Extracted page text data
···

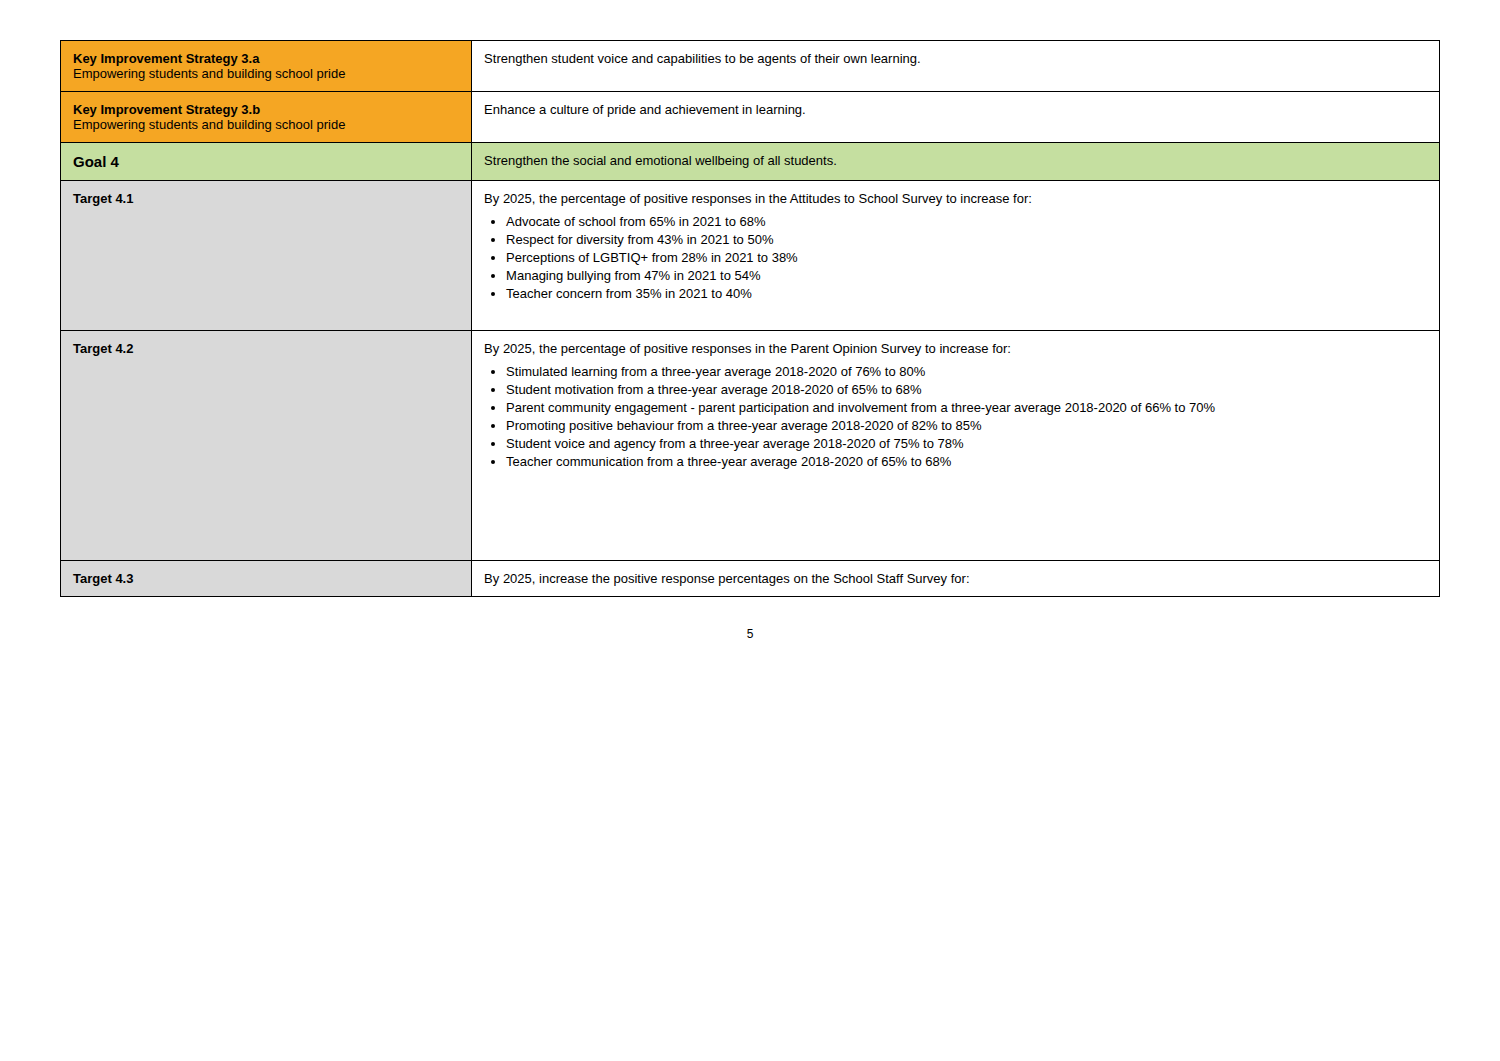| Key Improvement Strategy 3.a Empowering students and building school pride | Strengthen student voice and capabilities to be agents of their own learning. |
| Key Improvement Strategy 3.b Empowering students and building school pride | Enhance a culture of pride and achievement in learning. |
| Goal 4 | Strengthen the social and emotional wellbeing of all students. |
| Target 4.1 | By 2025, the percentage of positive responses in the Attitudes to School Survey to increase for: Advocate of school from 65% in 2021 to 68% Respect for diversity from 43% in 2021 to 50% Perceptions of LGBTIQ+ from 28% in 2021 to 38% Managing bullying from 47% in 2021 to 54% Teacher concern from 35% in 2021 to 40% |
| Target 4.2 | By 2025, the percentage of positive responses in the Parent Opinion Survey to increase for: Stimulated learning from a three-year average 2018-2020 of 76% to 80% Student motivation from a three-year average 2018-2020 of 65% to 68% Parent community engagement - parent participation and involvement from a three-year average 2018-2020 of 66% to 70% Promoting positive behaviour from a three-year average 2018-2020 of 82% to 85% Student voice and agency from a three-year average 2018-2020 of 75% to 78% Teacher communication from a three-year average 2018-2020 of 65% to 68% |
| Target 4.3 | By 2025, increase the positive response percentages on the School Staff Survey for: |
5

···

Each entry shown above must be quoted exactly, with its pictures left out.

■ **Completed exercise**:
| Key Improvement Strategy 3.a Empowering students and building school pride | Strengthen student voice and capabilities to be agents of their own learning. |
| Key Improvement Strategy 3.b Empowering students and building school pride | Enhance a culture of pride and achievement in learning. |
| Goal 4 | Strengthen the social and emotional wellbeing of all students. |
| Target 4.1 | By 2025, the percentage of positive responses in the Attitudes to School Survey to increase for: Advocate of school from 65% in 2021 to 68% Respect for diversity from 43% in 2021 to 50% Perceptions of LGBTIQ+ from 28% in 2021 to 38% Managing bullying from 47% in 2021 to 54% Teacher concern from 35% in 2021 to 40% |
| Target 4.2 | By 2025, the percentage of positive responses in the Parent Opinion Survey to increase for: Stimulated learning from a three-year average 2018-2020 of 76% to 80% Student motivation from a three-year average 2018-2020 of 65% to 68% Parent community engagement - parent participation and involvement from a three-year average 2018-2020 of 66% to 70% Promoting positive behaviour from a three-year average 2018-2020 of 82% to 85% Student voice and agency from a three-year average 2018-2020 of 75% to 78% Teacher communication from a three-year average 2018-2020 of 65% to 68% |
| Target 4.3 | By 2025, increase the positive response percentages on the School Staff Survey for: |
5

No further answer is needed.